The bedroom-produced collection demonstrates a remarkable understanding of textural layering, with Okada citing Shy FX and Congo Natty as guiding lights. These influences manifest not through slavish imitation but as subtle architectural principles governing her approach to space and rhythm. The Amen Break, that most sacred and overworked of drum patterns, receives fresh scrutiny under Okada's hands. Rather than treating it as holy relic or mere raw material, she approaches the break with surgical precision, chopping and rearranging its constituent parts until they yield something simultaneously familiar and disconcertingly new.
The production values merit particular attention. For music crafted within domestic confines, the polish Okada achieves feels almost perverse—each element occupying its designated frequency range with obsessive clarity, yet never at the expense of warmth or humanity. The low-end throbs with purpose while the upper registers shimmer and dissolve, creating the sensation of music that breathes and moves organically despite its electronic origins.
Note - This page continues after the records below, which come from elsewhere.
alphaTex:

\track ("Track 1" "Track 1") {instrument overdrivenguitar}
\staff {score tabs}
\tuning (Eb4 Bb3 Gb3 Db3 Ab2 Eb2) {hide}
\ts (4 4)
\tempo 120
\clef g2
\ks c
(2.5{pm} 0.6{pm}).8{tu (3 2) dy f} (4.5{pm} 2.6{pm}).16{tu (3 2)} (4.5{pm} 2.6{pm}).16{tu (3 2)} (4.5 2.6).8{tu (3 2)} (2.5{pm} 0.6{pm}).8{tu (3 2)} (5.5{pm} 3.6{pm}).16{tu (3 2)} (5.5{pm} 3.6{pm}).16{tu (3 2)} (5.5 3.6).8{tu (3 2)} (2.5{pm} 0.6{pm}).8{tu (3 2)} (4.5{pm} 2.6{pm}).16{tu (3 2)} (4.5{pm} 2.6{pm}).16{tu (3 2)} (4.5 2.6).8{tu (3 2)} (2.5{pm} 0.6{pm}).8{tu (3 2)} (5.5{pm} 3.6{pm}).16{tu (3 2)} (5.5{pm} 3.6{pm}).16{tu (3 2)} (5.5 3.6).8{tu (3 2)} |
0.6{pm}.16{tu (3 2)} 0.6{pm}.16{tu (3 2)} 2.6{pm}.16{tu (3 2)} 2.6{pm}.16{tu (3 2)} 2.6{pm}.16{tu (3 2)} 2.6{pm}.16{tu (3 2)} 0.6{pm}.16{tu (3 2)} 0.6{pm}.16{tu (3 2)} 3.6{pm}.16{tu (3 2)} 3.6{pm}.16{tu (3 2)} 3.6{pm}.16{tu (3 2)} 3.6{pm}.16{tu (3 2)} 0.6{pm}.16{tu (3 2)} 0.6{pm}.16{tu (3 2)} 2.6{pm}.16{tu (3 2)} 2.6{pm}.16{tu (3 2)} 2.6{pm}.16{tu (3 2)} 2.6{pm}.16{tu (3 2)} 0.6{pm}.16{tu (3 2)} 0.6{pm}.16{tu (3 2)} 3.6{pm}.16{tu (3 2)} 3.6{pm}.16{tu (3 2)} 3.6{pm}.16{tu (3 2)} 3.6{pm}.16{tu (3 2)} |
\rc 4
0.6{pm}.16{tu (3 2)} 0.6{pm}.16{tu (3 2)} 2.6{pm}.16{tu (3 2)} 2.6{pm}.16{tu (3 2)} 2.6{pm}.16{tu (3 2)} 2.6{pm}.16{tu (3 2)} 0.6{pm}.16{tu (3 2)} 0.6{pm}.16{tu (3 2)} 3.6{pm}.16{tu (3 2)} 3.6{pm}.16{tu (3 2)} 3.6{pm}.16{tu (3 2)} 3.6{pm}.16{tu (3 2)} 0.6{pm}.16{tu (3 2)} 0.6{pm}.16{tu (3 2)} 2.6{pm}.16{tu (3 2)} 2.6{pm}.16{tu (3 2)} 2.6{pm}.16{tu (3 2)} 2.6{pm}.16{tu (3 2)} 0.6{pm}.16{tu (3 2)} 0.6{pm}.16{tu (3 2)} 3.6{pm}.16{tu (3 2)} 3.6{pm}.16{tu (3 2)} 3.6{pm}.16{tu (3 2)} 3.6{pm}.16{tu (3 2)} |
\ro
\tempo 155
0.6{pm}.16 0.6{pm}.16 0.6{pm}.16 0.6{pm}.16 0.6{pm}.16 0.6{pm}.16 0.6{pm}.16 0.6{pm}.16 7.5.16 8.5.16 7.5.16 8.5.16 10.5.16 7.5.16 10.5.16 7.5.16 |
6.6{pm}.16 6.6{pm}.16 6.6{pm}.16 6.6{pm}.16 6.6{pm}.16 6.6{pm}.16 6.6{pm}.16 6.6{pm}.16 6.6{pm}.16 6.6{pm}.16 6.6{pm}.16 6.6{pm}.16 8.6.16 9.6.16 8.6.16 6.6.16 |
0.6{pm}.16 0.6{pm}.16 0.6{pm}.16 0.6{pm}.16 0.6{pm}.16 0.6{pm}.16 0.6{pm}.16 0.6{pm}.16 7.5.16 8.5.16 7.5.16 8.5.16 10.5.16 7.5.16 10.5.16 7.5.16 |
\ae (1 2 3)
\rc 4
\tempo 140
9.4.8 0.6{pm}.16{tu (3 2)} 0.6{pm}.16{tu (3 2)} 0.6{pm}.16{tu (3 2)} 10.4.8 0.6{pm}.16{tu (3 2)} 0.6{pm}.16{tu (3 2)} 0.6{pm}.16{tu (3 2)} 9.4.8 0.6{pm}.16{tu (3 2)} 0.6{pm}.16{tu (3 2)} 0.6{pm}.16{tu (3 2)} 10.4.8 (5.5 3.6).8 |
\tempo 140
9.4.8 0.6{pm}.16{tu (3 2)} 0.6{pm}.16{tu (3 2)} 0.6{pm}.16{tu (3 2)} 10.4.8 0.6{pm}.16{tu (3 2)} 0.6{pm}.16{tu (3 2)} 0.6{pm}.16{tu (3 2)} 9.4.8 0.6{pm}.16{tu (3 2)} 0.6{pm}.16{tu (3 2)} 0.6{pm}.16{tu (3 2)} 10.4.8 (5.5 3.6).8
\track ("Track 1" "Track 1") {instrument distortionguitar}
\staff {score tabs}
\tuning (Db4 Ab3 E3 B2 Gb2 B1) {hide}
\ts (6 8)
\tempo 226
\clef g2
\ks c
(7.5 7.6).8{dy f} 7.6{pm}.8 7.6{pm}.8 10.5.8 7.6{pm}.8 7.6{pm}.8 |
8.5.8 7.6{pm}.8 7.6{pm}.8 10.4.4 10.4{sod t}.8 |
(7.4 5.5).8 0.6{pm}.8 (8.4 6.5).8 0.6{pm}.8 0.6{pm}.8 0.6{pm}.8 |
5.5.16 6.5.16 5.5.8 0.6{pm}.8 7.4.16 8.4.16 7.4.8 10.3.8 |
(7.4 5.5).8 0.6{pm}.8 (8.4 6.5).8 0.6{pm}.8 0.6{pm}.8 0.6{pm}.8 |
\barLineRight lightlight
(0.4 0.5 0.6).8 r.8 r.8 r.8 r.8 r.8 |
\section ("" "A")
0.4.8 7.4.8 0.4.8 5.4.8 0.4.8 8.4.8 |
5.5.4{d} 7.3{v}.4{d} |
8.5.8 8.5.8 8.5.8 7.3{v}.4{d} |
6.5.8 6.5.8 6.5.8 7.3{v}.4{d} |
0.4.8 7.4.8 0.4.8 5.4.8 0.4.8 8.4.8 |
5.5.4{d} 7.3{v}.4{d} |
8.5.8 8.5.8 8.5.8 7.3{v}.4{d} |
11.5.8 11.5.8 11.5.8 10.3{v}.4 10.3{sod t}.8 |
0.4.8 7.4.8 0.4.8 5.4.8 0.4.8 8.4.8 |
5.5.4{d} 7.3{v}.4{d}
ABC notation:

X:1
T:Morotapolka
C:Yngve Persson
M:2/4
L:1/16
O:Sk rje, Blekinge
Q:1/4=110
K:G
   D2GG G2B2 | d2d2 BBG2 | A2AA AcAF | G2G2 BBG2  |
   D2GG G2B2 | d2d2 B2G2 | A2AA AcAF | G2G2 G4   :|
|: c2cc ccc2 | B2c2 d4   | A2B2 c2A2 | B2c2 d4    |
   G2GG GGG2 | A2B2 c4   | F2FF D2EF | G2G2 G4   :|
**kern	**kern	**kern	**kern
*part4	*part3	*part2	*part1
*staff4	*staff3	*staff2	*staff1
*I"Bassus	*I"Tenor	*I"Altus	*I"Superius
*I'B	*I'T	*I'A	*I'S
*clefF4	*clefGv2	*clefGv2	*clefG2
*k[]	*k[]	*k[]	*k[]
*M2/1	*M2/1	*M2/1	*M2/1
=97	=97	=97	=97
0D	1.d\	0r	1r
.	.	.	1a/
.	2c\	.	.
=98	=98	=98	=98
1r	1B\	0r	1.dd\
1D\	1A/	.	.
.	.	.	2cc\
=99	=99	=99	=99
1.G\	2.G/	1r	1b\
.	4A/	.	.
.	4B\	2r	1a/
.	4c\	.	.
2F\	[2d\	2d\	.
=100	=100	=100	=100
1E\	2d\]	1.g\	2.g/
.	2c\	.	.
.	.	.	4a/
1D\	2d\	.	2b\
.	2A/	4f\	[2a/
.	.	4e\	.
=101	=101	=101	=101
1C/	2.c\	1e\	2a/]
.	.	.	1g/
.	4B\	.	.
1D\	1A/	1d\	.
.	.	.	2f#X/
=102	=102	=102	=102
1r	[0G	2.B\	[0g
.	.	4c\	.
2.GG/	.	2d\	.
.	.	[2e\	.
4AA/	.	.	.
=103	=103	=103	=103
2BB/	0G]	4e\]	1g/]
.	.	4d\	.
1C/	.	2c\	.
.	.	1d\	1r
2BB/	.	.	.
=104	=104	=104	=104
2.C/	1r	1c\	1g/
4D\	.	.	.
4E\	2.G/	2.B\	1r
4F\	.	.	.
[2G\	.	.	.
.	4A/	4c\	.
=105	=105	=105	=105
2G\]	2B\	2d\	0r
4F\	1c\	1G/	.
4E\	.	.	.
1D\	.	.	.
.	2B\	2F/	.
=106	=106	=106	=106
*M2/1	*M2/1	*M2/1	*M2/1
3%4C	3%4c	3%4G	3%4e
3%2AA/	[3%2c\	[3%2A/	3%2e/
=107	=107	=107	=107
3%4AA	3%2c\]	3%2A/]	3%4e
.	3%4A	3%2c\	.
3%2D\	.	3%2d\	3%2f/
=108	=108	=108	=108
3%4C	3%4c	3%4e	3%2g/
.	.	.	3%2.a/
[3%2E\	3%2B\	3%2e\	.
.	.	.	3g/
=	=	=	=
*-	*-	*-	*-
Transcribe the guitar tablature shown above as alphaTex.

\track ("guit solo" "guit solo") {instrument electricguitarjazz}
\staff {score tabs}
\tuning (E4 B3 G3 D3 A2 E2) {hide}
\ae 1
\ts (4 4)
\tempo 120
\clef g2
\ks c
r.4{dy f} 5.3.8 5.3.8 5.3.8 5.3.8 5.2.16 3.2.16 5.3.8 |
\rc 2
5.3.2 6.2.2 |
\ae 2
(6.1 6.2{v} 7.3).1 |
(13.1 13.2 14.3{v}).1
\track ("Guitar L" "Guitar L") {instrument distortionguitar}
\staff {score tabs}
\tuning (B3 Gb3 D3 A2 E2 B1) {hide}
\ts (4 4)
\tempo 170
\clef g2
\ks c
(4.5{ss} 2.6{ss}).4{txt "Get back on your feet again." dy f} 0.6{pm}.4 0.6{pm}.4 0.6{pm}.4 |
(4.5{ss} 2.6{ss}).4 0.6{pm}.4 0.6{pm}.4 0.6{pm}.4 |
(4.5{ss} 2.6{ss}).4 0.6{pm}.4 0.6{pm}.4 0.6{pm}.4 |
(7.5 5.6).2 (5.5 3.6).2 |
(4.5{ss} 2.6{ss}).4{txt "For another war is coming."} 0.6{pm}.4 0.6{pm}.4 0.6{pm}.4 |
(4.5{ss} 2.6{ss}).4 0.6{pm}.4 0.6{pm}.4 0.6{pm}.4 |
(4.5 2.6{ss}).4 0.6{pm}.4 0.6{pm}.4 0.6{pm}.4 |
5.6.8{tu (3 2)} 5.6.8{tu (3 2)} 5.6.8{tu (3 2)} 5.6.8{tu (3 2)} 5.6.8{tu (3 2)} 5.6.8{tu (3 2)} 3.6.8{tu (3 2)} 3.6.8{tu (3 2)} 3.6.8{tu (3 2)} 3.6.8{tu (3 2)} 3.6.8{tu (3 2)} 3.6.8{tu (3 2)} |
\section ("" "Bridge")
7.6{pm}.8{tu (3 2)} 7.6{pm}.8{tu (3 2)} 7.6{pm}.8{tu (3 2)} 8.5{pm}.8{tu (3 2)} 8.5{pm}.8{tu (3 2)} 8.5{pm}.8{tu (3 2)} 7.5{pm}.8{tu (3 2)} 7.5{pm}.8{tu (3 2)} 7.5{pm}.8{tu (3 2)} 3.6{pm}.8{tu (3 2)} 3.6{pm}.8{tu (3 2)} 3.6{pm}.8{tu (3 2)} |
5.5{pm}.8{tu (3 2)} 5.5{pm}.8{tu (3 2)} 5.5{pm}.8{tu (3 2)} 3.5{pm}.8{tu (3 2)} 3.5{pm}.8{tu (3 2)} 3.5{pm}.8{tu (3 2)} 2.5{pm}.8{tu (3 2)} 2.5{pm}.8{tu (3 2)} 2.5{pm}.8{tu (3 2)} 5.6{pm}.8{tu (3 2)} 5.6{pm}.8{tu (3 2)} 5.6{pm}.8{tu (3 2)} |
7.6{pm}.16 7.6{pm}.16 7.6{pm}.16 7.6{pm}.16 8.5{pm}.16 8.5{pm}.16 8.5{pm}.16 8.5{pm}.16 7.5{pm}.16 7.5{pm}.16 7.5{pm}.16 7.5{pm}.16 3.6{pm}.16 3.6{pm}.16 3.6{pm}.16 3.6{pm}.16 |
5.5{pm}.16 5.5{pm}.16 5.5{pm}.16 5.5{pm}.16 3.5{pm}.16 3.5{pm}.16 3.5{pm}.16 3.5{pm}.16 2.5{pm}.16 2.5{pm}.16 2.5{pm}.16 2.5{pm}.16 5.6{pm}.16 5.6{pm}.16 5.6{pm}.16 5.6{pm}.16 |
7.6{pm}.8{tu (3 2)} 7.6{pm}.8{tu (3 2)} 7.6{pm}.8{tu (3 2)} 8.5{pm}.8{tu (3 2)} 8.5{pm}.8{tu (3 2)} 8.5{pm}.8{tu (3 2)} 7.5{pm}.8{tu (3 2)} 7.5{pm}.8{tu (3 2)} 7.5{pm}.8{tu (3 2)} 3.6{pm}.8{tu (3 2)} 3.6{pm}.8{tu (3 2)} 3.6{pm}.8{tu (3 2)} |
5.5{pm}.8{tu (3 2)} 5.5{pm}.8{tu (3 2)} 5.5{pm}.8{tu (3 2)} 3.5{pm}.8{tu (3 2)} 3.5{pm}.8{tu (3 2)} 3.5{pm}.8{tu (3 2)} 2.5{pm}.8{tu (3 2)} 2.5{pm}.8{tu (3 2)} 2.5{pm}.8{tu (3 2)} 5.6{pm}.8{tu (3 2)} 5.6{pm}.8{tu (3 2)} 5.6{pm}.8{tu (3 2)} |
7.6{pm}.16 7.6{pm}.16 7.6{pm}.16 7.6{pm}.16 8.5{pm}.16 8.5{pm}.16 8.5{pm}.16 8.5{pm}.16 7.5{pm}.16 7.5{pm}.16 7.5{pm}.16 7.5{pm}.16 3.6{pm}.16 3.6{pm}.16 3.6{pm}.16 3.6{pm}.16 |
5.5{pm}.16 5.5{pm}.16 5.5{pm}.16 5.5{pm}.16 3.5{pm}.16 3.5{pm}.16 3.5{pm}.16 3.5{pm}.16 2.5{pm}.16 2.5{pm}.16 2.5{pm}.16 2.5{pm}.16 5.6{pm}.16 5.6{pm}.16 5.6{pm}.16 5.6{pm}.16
Okada's creative process, disclosed with disarming candour, involved therapeutic ketamine treatments for depression, during which she would annotate ideas for developing her initial sketches. This methodology—allowing altered states to interrogate creative blockages—belongs to a long tradition of artists seeking oblique strategies to circumvent the tyranny of the conscious mind. Whether one finds this revelation fascinating or troubling likely depends on one's comfort with the porous boundaries between medication, recreation, and artistic practice. Regardless, the results speak with coherence and intentionality that transcend their origins.
The EP navigates the liquid/jungle dichotomy with nimble intelligence. Okada understands that these terms represent not binary choices but points along a continuum, and she exploits the full spectrum between them. Moments of beatless suspension give way to percussive onslaughts; atmospheric pads dissolve into absence before reemerging transformed. The transitions feel earned rather than imposed, suggesting an artist thinking in terms of narrative arc rather than simply stringing together pleasing textures.
What proves most compelling about 'Liquid, or Jungle?' is how it functions as both love letter to DnB orthodoxy and gentle subversion of its conventions. Okada clearly reveres the genre's history—the careful deployment of breaks, the attention to atmosphere, the understanding that space matters as much as sound. Yet she also refuses to be bound by reverence, allowing her relative inexperience to become an asset rather than liability. The EP captures that precious moment when an artist knows enough to be dangerous but remains blissfully unaware of what supposedly cannot be done.
The absence of planned live performances feels almost criminal given the vitality of these recordings. One imagines these tracks unleashed in properly equipped venues, their carefully calibrated frequencies and precisely timed drum hits achieving the physical impact they clearly court. Yet perhaps the bedroom origins suit the music's introspective qualities—these are tracks for solitary nocturnal journeys as much as communal release.
Okada's parting note—the cheerful emoticon following her hope that listeners simply enjoy the music—undercuts any tendency toward pomposity that critical analysis might impose. The EP ultimately offers what the best electronic music has always provided: temporary escape, visceral pleasure, and the reminder that machines in sympathetic hands can channel genuine human feeling. For a debut from an artist barely a year into her chosen genre, 'Liquid, or Jungle?' announces Alice Okada as a talent worth monitoring closely.